5 Retirement Planning Trends Employers Need to Know

Employers use retirement plans to help them recruit and retain the best employees. The best employers also use retirement planning to help drive stronger employee engagement. When it comes to financial planning and retirement, businesses are operating in an increasingly dynamic environment.

Here are five trends that every employer needs to understand if you are going to keep your retirement plans competitive.

1. Financial Wellness

Many companies have added health and wellness programs to help their employees feel physically and mentally better. These programs can also help lower medical insurance costs. The next trend in this area is financial wellness programs.

Employees often need extra help managing their money and navigating a complex financial system. Financial wellness programs work best when they cover a variety of different needs, from basic budgeting to student loan management to retirement planning.

2. Model Portfolios

Employees are increasingly insecure about their ability to afford retirement. Much of this anxiety is connected with employees feeling uncertain about how to make the right investment selection for their situation.

Model portfolios are a way to give employees the benefits of working with a financial advisor without all of the costs. Model portfolio services provide employees a simple way to make diversified investments that are also calibrated to their risk tolerance. More and more employees want to make better investment choices but lack the necessary financial education and access to financial advisors.

Employers are providing model portfolios to help bridge this gap.

3. Retirement Planning for Market Corrections

Everyone knows the stock market cannot go up indefinitely. Eventually, there will be a market correction, and perhaps a recession. A downward trending stock market can cause excess stress, especially in older workers.

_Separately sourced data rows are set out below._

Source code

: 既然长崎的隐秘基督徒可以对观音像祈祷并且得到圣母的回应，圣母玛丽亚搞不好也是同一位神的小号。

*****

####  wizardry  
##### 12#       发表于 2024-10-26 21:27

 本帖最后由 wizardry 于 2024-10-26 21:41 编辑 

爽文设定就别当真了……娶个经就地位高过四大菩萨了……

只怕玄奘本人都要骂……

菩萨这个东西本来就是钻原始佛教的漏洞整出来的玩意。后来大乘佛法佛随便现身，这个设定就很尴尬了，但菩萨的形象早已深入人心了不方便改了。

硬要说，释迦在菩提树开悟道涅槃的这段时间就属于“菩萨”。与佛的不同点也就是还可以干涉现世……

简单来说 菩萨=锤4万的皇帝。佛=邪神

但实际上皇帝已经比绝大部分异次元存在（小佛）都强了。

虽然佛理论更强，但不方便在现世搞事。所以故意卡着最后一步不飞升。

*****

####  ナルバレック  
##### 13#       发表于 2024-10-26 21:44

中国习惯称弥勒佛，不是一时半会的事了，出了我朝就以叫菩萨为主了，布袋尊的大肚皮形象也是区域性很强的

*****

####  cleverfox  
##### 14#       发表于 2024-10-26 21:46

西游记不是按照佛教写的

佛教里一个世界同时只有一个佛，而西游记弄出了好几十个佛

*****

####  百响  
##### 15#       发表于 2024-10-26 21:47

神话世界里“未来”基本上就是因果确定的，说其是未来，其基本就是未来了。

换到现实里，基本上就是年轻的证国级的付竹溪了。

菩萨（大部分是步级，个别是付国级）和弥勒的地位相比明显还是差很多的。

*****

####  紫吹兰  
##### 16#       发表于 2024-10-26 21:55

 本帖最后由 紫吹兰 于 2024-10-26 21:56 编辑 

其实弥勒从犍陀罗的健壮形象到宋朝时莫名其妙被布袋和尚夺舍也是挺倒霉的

Smart employers are proactively helping employees understand what they can do now to mitigate against the risk of significant market losses. For younger workers, it makes sense to see even a recession as a potential opportunity to increase their investments. But, those closer to retirement need strategies in place to make sure they can still afford to meet their target retirement date, even if the stock market trends downward for an extensive period of time.

4. Increasing Demand for HSAs

While 401Ks are the most common employer-provided retirement tool, health savings accounts (HSAs) are gaining in popularity. HSAs are traditionally used to help pay out-of-pocket medical expenses as part of employer-sponsored health insurance but can be a great retirement tool.

As people approach and enter retirement, having a healthy HAS balance can help make retirement more affordable and less stressful.

Employers are increasingly offering better HSA options to their workers.

5. Older Part-Time Workers

Improved health, changing cultural norms, and the changing workplace mean that many people are not retiring at age 65. Instead, many people are choosing to work into their 70s or even 80s.

One of the most important trends for employers to understand is that in the next decade, there will be many older workers anxious to work part-time. Older part-time workers benefit businesses because they are less expensive than full-time workers, their experience helps the business continue to innovate and grow, and they are excellent mentors to entry-level employees.

Employers should consider having a formal program for older workers who are nearing the traditional retirement age, where they first transition to part-time work.